Document excerpt

——————

Johann David Heinichen (17 April 1683 – 16 July 1729) was a German Baroque composer and music theorist who brought the musical genius of Venice to the court of Augustus II the Strong in Dresden. After he died, Heinichen's music attracted little attention for many years. As a music theorist, he is credited as one of the inventors of the circle of fifths.

Biography
Johann David Heinichen was born in the small village of Krössuln (currently part of the town Teuchern, in Saxony-Anhalt) near Weissenfels. His father, Michael Heinichen, had studied music at the celebrated Thomasschule Leipzig associated with the Thomaskirche, served as cantor in Pegau and was pastor of the village church in Krössuln. Johann David also attended the Thomasschule Leipzig. There he studied music with Johann Schelle and later received organ and harpsichord lessons with Johann Kuhnau. The future composer Christoph Graupner was also a student of Kuhnau at the time.

Heinichen enrolled in 1702 to study law at the University of Leipzig and in 1705–1706 qualified as a lawyer (in the early 18th century the law was a favored route for composers; Kuhnau, Graupner and Georg Philipp Telemann were also lawyers). Heinichen practiced law in Weissenfels until 1709.

——————

Source excerpt
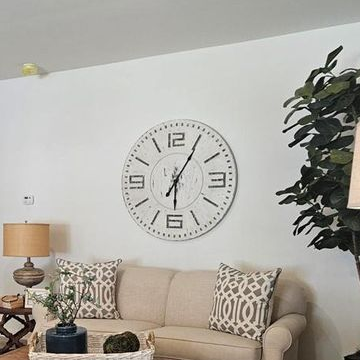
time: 6:05
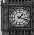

——————

Task to carry out
Answer these questions from the Heinichen biography, one per line:
1. What is Heinichen credited as one of the inventors of?
2. In which village was Heinichen born?
3. Until what year did he practice law in Weissenfels?

The reply
1. The circle of fifths
2. Krössuln
3. 1709